For a smart gallery or verification scenarios, that is not enough: the device needs to understand the full composition of the scene rather than guess the main object. Running a separate model for each object type was also a poor option, because on a tablet that quickly eats into the time and resource budget.
That is why the team moved to a multi-label approach, where each class is determined independently. But a simple setup with one shared classification head did not work here either: the classes belong to different visual domains, and the shared features started to interfere with one another.
In the first version, with MobileNet V3 and a single head, the model showed an F1-score of around 82%. After switching to a multi-head architecture with independent heads for different object types, the average metric rose to 94%, or roughly 12 percentage points at once.
How they built the dataset
The hardest part of the project turned out not to be choosing the backbone but the data. The team did not have a ready-made public multi-label dataset with the required combination of classes, so the sample was assembled almost from scratch from Roboflow, Kaggle, and open source repositories. In parallel, they had to track licenses so the data could be used in a product.
In the end, the developer assembled and cleaned a set of 193,000 images, where it was especially difficult to preserve balance between related classes such as document and text. For automatic labeling, they first tested standard SOTA detectors, mainly models from the YOLO family, but their quality for this task turned out to be insufficient.
After that, the team switched to vision-language models and built a pipeline around them for data cleaning and enrichment. This made it possible not only to label the images but also to remove duplicates and then selectively close gaps in the statistics for rare label combinations.
- compared classical detectors and VLM models for different classes
- chose Qwen2.5-VL-72B-Instruct as the main labeler because it delivered about 98% F1-score across classes
- removed duplicates via pHash, and checked ambiguous cases via SSIM
- filled in missing label combinations through prompt filters such as «text present, but no document?»
A separate problem emerged with the text class.

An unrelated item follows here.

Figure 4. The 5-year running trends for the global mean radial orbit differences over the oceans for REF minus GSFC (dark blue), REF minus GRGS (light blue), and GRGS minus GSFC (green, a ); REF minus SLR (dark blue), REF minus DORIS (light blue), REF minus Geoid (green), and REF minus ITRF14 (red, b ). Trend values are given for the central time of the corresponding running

Because of the nature of the task, the model easily latched onto patterns and lines that looked like letters, so this class had to be additionally constrained and balanced.

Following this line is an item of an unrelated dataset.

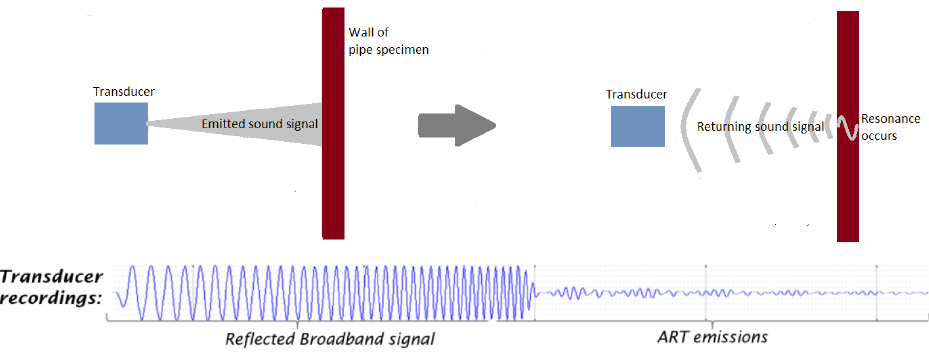
Figure 2. The operating principle of the acoustic resonance technology. Modified from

This approach made it possible not just to assemble a large dataset, but to make it suitable for a mobile multi-label model, where an error in class distribution quickly turns into false positives on real images.
What the tests showed
Following a series of experiments, the team settled on MobileNetV3 Large. The input frame resolution also had to be chosen as a compromise between quality and speed: the 1024 variant made inference too heavy, so the final choice was the 640 format, which preserved similar metrics but noticeably accelerated processing.
Hyperparameters were tuned through Optuna, while the experiments themselves and training diagnostics were managed in ClearML. This helped track gradient distributions, dataset versions, and the quality of individual runs without manual chaos.
After training, the model was converted to ONNX and then to TFLite and RKNN so it could run on mobile and hardware-accelerated configurations. On the NPU of the KVADRA_T tablet, inference at 640x640 takes about 20 ms, and the full frame-processing path fits into roughly 30 ms.
That is better than the 50 ms target limit the team set for the project. According to the developer, this time reserve can now be used for the next iteration of the model. YADRO plans to add the multi-label classification function in the next release of kvadraOS.
«I plan to use the spare 20 ms to make the model more complex.»
What it means
YADRO demonstrated something important for edge-AI: even on a tablet, it is possible to achieve near-realtime recognition of a complex scene if you assemble the dataset correctly, split the classification heads, and do not try to solve everything with one universal model.
For the market, this is another signal that useful CV functions will increasingly run locally rather than in the cloud.